— Actions demandées —
A: D'après le texte sur la crise vénézuélienne, pourquoi l'élaboration de la Constitution de 1999 a-t-elle restreint dès le départ une réelle participation populaire ? Répondez en une à trois phrases.
B: Dans le texte sur la crise vénézuélienne, substituez « pouvoir exécutif » à « gouvernement » et réécrivez le passage compris entre « Le 2 décembre » et « le pays sud-américain ? », ces deux segments inclus.

— Texte à lire —
Le jeudi 13 mars 2003.

Le 2 décembre 2002, le gouvernement vénézuélien présidé par Hugo Chavez faisait face aux trois grèves appelées par la CTV (principale centrale syndicale), Fedecámaras (syndicat patronal) et la Coordinadora Democrática (coalition de partis d’opposition et de diverses organisations civiles). En à peine un an, le gouvernement a subi les coups de tempête d’une grève générale, un coup d’État, deux arrêts d’activité et la mobilisation populaire croissante de rejet et aussi d’adhésion à son mandat. Que s’est-il passé avec ce que l’on a appelé la « révolution bolivarienne [1] » — choisie en 1998, et relégitimée dans les urnes en 2000 par une majorité brumeuse — qui a provoqué la crise politique vécue ces derniers temps par le pays sud-américain ?

L’évolution de la Constitution, adoptée en 1999, tronqua dès le départ une réelle participation populaire : six mois pour cristalliser la rédaction d’une nouvelle Constitution, où la majorité officielle à l’Assemblée et élue pour cela se passa d’un réel débat et d’un consensus. Cette anecdote ne fut pas une exception, mais une démonstration du renouvellement des bureaucraties et de l’exclusion camouflée après les appels à la mobilisation populaire. Les principaux partis chavistes (MVR, MAS-oficialista et PPT), en plus d’acteurs issus des forces armées, occupèrent les principaux lieux de décision de l’État sans les transformer, ni substantiellement ni de façon révolutionnaire : des institutions clés comme le Conseil national électoral, le Tribunal suprême de justice ou la principale industrie du pays les Pétroles de Venezuela SA (PDVSA).

Un autre élément catalyseur de la crise a été l’impossibilité manifeste de concrétiser dans les faits les propositions de combattre la corruption, diminuer la pauvreté et augmenter la qualité de la vie en général (pour les chiffres, consulter le rapport annuel de l’organisation des droits humains Provea sur www.derechos.org.ve).

— Données sources —
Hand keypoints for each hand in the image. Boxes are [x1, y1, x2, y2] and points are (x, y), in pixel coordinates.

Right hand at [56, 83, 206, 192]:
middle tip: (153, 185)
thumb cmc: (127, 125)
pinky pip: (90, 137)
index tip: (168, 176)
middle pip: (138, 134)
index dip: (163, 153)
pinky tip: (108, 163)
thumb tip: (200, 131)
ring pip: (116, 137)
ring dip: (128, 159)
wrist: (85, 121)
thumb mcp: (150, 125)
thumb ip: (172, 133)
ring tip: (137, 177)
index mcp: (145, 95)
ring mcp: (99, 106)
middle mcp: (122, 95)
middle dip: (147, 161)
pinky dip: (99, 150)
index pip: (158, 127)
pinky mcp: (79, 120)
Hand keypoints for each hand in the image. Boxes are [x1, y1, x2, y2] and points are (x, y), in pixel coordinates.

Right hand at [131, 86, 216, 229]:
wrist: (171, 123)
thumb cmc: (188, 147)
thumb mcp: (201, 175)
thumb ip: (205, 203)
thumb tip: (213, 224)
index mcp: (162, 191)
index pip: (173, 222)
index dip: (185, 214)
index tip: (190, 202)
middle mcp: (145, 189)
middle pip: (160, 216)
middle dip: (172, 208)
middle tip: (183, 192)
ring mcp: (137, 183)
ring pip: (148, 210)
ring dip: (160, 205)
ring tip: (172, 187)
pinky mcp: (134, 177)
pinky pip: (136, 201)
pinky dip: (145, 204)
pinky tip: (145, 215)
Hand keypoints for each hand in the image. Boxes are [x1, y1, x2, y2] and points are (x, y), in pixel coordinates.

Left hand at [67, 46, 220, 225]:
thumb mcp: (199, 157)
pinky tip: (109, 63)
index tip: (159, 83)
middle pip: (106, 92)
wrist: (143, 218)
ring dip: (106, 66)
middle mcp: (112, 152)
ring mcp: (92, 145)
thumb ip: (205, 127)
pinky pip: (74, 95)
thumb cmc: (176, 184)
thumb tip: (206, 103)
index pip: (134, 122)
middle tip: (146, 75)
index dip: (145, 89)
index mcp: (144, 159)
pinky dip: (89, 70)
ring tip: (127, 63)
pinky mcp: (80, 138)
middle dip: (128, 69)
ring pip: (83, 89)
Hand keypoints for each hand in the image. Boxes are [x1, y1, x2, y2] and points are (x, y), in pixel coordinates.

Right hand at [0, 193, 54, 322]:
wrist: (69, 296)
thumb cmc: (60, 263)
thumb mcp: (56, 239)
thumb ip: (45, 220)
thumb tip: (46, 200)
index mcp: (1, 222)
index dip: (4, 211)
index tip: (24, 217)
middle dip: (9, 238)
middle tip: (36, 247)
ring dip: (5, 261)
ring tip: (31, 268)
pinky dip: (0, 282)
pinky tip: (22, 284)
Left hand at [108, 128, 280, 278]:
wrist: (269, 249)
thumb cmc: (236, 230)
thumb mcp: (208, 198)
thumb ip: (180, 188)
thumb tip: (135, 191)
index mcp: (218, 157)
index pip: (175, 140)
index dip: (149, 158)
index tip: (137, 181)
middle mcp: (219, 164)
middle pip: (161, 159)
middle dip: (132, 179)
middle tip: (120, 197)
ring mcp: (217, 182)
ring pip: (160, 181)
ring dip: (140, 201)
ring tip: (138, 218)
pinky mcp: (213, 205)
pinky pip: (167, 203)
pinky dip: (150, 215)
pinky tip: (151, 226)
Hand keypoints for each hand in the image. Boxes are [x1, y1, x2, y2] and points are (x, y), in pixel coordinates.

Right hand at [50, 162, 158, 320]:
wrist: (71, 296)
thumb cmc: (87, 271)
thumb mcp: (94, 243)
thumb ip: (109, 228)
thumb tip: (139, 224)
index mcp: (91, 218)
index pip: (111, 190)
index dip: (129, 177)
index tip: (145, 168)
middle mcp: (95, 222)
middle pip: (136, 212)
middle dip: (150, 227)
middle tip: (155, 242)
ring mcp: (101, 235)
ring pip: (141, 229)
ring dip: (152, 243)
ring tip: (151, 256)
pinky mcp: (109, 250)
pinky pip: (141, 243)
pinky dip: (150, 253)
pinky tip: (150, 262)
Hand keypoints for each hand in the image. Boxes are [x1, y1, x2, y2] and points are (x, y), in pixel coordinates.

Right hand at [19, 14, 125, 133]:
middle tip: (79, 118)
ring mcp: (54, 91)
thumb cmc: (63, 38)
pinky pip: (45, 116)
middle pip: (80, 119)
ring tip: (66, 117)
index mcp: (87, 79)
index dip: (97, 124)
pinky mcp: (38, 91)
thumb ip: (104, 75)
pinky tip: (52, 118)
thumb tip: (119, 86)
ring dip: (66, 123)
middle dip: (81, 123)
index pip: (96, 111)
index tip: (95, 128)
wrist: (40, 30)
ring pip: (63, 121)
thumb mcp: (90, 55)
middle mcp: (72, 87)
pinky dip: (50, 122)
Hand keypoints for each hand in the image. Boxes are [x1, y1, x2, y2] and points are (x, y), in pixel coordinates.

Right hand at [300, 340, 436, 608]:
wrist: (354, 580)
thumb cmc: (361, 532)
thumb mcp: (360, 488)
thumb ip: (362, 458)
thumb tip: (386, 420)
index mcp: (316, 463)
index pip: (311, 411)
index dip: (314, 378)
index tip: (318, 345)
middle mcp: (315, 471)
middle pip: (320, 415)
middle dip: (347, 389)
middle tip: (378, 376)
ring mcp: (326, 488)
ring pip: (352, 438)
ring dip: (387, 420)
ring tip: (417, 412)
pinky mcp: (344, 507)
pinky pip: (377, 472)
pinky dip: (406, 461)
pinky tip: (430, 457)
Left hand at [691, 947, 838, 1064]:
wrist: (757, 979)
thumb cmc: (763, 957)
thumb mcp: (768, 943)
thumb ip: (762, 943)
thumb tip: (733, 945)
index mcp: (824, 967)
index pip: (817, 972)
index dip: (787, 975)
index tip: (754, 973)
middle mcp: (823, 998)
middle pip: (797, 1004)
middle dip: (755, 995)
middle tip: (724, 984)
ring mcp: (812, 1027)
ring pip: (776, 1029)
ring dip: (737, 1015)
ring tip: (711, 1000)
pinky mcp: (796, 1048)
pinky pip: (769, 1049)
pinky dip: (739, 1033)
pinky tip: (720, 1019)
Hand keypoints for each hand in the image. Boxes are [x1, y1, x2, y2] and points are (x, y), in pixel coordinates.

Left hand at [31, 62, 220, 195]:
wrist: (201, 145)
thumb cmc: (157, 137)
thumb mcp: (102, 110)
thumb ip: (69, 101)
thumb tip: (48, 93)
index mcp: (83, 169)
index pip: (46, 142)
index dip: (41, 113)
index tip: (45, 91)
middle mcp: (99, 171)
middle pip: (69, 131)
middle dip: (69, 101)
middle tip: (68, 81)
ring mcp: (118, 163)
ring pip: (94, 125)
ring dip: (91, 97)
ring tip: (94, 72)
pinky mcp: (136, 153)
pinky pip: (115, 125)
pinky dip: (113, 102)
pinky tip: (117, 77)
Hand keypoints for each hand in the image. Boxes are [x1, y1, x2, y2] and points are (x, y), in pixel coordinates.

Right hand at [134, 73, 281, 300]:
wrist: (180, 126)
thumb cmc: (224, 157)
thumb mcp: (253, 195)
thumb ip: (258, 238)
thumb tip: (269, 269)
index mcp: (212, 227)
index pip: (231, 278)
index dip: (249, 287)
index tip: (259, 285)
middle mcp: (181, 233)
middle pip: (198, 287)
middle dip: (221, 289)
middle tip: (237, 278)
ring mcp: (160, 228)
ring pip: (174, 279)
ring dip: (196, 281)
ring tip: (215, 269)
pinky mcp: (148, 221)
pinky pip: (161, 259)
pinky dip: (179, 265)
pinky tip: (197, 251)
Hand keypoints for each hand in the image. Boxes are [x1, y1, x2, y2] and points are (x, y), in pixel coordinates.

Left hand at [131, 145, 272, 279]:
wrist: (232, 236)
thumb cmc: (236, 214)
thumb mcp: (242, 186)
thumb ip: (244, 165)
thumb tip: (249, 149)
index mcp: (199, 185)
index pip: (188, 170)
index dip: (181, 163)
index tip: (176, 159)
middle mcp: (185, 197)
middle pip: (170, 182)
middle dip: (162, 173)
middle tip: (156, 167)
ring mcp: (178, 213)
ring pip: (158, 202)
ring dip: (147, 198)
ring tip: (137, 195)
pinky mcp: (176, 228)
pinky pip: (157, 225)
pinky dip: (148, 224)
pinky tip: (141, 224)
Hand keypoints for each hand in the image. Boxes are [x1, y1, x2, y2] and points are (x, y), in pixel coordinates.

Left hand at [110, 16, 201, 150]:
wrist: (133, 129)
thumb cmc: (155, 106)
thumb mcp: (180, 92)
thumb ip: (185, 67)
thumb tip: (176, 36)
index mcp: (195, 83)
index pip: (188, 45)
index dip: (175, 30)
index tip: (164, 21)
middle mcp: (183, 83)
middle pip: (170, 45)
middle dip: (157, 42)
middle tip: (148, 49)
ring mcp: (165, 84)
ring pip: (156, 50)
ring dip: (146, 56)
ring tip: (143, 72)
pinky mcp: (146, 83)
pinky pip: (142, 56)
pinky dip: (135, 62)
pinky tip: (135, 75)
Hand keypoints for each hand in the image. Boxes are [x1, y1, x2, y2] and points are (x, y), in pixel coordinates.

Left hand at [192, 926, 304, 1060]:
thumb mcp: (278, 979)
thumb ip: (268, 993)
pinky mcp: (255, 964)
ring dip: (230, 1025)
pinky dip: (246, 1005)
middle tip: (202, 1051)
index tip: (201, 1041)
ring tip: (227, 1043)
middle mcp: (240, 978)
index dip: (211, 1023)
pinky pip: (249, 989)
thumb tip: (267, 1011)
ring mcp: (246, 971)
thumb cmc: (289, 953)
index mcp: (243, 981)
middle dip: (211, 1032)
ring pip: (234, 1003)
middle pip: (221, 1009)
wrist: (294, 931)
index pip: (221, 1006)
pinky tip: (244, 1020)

— Réponses attendues —
A: La rédaction de la nouvelle Constitution a été bouclée en six mois. La majorité officielle élue à l'Assemblée à cette fin s'est passée d'un réel débat et d'un consensus.

B:
Le 2 décembre 2002, le pouvoir exécutif vénézuélien présidé par Hugo Chavez faisait face aux trois grèves appelées par la CTV (principale centrale syndicale), Fedecámaras (syndicat patronal) et la Coordinadora Democrática (coalition de partis d’opposition et de diverses organisations civiles). En à peine un an, le pouvoir exécutif a subi les coups de tempête d’une grève générale, un coup d’État, deux arrêts d’activité et la mobilisation populaire croissante de rejet et aussi d’adhésion à son mandat. Que s’est-il passé avec ce que l’on a appelé la « révolution bolivarienne [1] » — choisie en 1998, et relégitimée dans les urnes en 2000 par une majorité brumeuse — qui a provoqué la crise politique vécue ces derniers temps par le pays sud-américain ?